— Records for the exercise —
"""

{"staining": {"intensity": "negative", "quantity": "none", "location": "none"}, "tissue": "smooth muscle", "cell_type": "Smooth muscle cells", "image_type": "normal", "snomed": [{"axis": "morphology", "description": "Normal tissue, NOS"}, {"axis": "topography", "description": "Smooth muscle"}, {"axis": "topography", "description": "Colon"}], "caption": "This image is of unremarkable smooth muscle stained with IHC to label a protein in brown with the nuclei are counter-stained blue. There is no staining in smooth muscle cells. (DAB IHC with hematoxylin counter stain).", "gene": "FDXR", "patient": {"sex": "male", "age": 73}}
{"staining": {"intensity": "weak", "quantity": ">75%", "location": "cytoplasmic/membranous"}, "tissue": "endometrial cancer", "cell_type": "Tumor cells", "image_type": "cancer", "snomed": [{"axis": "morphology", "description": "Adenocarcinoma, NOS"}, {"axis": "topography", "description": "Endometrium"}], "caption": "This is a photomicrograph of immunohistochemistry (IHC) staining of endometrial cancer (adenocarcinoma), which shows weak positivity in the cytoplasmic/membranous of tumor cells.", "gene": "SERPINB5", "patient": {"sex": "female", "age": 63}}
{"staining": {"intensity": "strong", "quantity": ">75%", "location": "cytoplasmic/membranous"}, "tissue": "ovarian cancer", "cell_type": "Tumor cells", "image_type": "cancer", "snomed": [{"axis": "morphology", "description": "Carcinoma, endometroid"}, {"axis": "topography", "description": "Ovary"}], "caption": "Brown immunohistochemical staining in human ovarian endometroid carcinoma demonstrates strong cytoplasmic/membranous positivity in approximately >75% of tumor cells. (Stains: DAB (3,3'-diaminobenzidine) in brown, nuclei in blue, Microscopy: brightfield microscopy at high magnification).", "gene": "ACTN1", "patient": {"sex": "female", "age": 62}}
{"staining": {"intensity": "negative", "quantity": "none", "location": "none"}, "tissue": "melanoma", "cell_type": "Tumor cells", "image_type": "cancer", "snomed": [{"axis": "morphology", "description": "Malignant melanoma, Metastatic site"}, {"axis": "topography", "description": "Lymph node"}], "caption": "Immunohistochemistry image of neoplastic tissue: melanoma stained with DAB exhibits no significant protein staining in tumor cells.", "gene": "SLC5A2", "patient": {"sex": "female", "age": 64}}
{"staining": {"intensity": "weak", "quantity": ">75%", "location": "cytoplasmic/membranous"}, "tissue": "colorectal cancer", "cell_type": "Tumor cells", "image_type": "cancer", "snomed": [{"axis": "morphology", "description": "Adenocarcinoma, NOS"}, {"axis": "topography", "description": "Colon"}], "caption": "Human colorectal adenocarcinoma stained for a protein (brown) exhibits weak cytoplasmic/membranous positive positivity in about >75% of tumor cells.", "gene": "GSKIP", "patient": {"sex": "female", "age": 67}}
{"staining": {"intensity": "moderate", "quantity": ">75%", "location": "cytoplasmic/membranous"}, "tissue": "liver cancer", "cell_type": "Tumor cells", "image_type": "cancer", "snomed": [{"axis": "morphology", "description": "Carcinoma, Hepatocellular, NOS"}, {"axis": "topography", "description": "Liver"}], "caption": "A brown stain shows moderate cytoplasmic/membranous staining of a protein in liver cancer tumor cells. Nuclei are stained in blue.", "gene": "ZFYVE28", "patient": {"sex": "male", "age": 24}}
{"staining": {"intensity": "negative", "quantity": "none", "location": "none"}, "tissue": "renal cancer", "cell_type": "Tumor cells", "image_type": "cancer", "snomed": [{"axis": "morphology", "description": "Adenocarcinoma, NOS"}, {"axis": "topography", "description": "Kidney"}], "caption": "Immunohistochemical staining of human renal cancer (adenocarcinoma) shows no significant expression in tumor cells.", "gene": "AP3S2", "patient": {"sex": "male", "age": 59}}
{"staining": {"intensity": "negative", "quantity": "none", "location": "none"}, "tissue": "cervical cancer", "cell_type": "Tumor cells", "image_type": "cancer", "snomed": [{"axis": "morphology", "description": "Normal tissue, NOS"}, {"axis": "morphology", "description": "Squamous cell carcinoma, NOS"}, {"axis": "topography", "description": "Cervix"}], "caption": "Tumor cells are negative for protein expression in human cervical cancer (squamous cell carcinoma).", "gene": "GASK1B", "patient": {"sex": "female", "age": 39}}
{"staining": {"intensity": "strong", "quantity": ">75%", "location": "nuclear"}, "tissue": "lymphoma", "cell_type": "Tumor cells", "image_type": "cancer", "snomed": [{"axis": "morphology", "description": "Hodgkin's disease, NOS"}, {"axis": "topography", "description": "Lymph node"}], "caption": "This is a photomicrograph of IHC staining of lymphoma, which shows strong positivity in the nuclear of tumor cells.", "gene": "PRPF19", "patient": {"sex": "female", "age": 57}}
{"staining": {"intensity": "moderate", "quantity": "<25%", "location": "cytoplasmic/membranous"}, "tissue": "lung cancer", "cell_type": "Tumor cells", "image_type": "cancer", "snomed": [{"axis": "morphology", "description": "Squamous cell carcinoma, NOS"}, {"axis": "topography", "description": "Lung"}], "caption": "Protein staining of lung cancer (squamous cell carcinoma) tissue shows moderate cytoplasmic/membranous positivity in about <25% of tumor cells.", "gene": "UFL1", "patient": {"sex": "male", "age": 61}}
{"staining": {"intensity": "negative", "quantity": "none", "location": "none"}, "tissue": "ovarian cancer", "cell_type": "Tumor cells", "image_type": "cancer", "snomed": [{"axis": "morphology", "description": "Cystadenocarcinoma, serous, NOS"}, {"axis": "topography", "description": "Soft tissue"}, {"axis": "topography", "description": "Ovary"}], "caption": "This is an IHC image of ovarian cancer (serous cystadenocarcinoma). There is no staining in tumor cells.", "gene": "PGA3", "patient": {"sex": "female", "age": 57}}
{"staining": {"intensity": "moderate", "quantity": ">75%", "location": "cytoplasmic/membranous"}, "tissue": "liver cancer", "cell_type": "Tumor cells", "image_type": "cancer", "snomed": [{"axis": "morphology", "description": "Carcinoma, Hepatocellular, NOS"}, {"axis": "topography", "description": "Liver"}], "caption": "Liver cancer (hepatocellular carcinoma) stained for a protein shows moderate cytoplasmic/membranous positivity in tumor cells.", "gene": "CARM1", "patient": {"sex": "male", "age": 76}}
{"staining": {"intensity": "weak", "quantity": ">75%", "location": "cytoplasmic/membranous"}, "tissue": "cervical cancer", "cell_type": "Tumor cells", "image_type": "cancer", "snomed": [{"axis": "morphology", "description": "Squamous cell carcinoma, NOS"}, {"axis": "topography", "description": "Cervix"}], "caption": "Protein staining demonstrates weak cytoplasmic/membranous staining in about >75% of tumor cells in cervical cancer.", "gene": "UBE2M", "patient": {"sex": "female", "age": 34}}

"""

— What is expected —
Copy out all of the listing, exactly as it reads.

— Solution for this problem —
{"staining": {"intensity": "negative", "quantity": "none", "location": "none"}, "tissue": "smooth muscle", "cell_type": "Smooth muscle cells", "image_type": "normal", "snomed": [{"axis": "morphology", "description": "Normal tissue, NOS"}, {"axis": "topography", "description": "Smooth muscle"}, {"axis": "topography", "description": "Colon"}], "caption": "This image is of unremarkable smooth muscle stained with IHC to label a protein in brown with the nuclei are counter-stained blue. There is no staining in smooth muscle cells. (DAB IHC with hematoxylin counter stain).", "gene": "FDXR", "patient": {"sex": "male", "age": 73}}
{"staining": {"intensity": "weak", "quantity": ">75%", "location": "cytoplasmic/membranous"}, "tissue": "endometrial cancer", "cell_type": "Tumor cells", "image_type": "cancer", "snomed": [{"axis": "morphology", "description": "Adenocarcinoma, NOS"}, {"axis": "topography", "description": "Endometrium"}], "caption": "This is a photomicrograph of immunohistochemistry (IHC) staining of endometrial cancer (adenocarcinoma), which shows weak positivity in the cytoplasmic/membranous of tumor cells.", "gene": "SERPINB5", "patient": {"sex": "female", "age": 63}}
{"staining": {"intensity": "strong", "quantity": ">75%", "location": "cytoplasmic/membranous"}, "tissue": "ovarian cancer", "cell_type": "Tumor cells", "image_type": "cancer", "snomed": [{"axis": "morphology", "description": "Carcinoma, endometroid"}, {"axis": "topography", "description": "Ovary"}], "caption": "Brown immunohistochemical staining in human ovarian endometroid carcinoma demonstrates strong cytoplasmic/membranous positivity in approximately >75% of tumor cells. (Stains: DAB (3,3'-diaminobenzidine) in brown, nuclei in blue, Microscopy: brightfield microscopy at high magnification).", "gene": "ACTN1", "patient": {"sex": "female", "age": 62}}
{"staining": {"intensity": "negative", "quantity": "none", "location": "none"}, "tissue": "melanoma", "cell_type": "Tumor cells", "image_type": "cancer", "snomed": [{"axis": "morphology", "description": "Malignant melanoma, Metastatic site"}, {"axis": "topography", "description": "Lymph node"}], "caption": "Immunohistochemistry image of neoplastic tissue: melanoma stained with DAB exhibits no significant protein staining in tumor cells.", "gene": "SLC5A2", "patient": {"sex": "female", "age": 64}}
{"staining": {"intensity": "weak", "quantity": ">75%", "location": "cytoplasmic/membranous"}, "tissue": "colorectal cancer", "cell_type": "Tumor cells", "image_type": "cancer", "snomed": [{"axis": "morphology", "description": "Adenocarcinoma, NOS"}, {"axis": "topography", "description": "Colon"}], "caption": "Human colorectal adenocarcinoma stained for a protein (brown) exhibits weak cytoplasmic/membranous positive positivity in about >75% of tumor cells.", "gene": "GSKIP", "patient": {"sex": "female", "age": 67}}
{"staining": {"intensity": "moderate", "quantity": ">75%", "location": "cytoplasmic/membranous"}, "tissue": "liver cancer", "cell_type": "Tumor cells", "image_type": "cancer", "snomed": [{"axis": "morphology", "description": "Carcinoma, Hepatocellular, NOS"}, {"axis": "topography", "description": "Liver"}], "caption": "A brown stain shows moderate cytoplasmic/membranous staining of a protein in liver cancer tumor cells. Nuclei are stained in blue.", "gene": "ZFYVE28", "patient": {"sex": "male", "age": 24}}
{"staining": {"intensity": "negative", "quantity": "none", "location": "none"}, "tissue": "renal cancer", "cell_type": "Tumor cells", "image_type": "cancer", "snomed": [{"axis": "morphology", "description": "Adenocarcinoma, NOS"}, {"axis": "topography", "description": "Kidney"}], "caption": "Immunohistochemical staining of human renal cancer (adenocarcinoma) shows no significant expression in tumor cells.", "gene": "AP3S2", "patient": {"sex": "male", "age": 59}}
{"staining": {"intensity": "negative", "quantity": "none", "location": "none"}, "tissue": "cervical cancer", "cell_type": "Tumor cells", "image_type": "cancer", "snomed": [{"axis": "morphology", "description": "Normal tissue, NOS"}, {"axis": "morphology", "description": "Squamous cell carcinoma, NOS"}, {"axis": "topography", "description": "Cervix"}], "caption": "Tumor cells are negative for protein expression in human cervical cancer (squamous cell carcinoma).", "gene": "GASK1B", "patient": {"sex": "female", "age": 39}}
{"staining": {"intensity": "strong", "quantity": ">75%", "location": "nuclear"}, "tissue": "lymphoma", "cell_type": "Tumor cells", "image_type": "cancer", "snomed": [{"axis": "morphology", "description": "Hodgkin's disease, NOS"}, {"axis": "topography", "description": "Lymph node"}], "caption": "This is a photomicrograph of IHC staining of lymphoma, which shows strong positivity in the nuclear of tumor cells.", "gene": "PRPF19", "patient": {"sex": "female", "age": 57}}
{"staining": {"intensity": "moderate", "quantity": "<25%", "location": "cytoplasmic/membranous"}, "tissue": "lung cancer", "cell_type": "Tumor cells", "image_type": "cancer", "snomed": [{"axis": "morphology", "description": "Squamous cell carcinoma, NOS"}, {"axis": "topography", "description": "Lung"}], "caption": "Protein staining of lung cancer (squamous cell carcinoma) tissue shows moderate cytoplasmic/membranous positivity in about <25% of tumor cells.", "gene": "UFL1", "patient": {"sex": "male", "age": 61}}
{"staining": {"intensity": "negative", "quantity": "none", "location": "none"}, "tissue": "ovarian cancer", "cell_type": "Tumor cells", "image_type": "cancer", "snomed": [{"axis": "morphology", "description": "Cystadenocarcinoma, serous, NOS"}, {"axis": "topography", "description": "Soft tissue"}, {"axis": "topography", "description": "Ovary"}], "caption": "This is an IHC image of ovarian cancer (serous cystadenocarcinoma). There is no staining in tumor cells.", "gene": "PGA3", "patient": {"sex": "female", "age": 57}}
{"staining": {"intensity": "moderate", "quantity": ">75%", "location": "cytoplasmic/membranous"}, "tissue": "liver cancer", "cell_type": "Tumor cells", "image_type": "cancer", "snomed": [{"axis": "morphology", "description": "Carcinoma, Hepatocellular, NOS"}, {"axis": "topography", "description": "Liver"}], "caption": "Liver cancer (hepatocellular carcinoma) stained for a protein shows moderate cytoplasmic/membranous positivity in tumor cells.", "gene": "CARM1", "patient": {"sex": "male", "age": 76}}
{"staining": {"intensity": "weak", "quantity": ">75%", "location": "cytoplasmic/membranous"}, "tissue": "cervical cancer", "cell_type": "Tumor cells", "image_type": "cancer", "snomed": [{"axis": "morphology", "description": "Squamous cell carcinoma, NOS"}, {"axis": "topography", "description": "Cervix"}], "caption": "Protein staining demonstrates weak cytoplasmic/membranous staining in about >75% of tumor cells in cervical cancer.", "gene": "UBE2M", "patient": {"sex": "female", "age": 34}}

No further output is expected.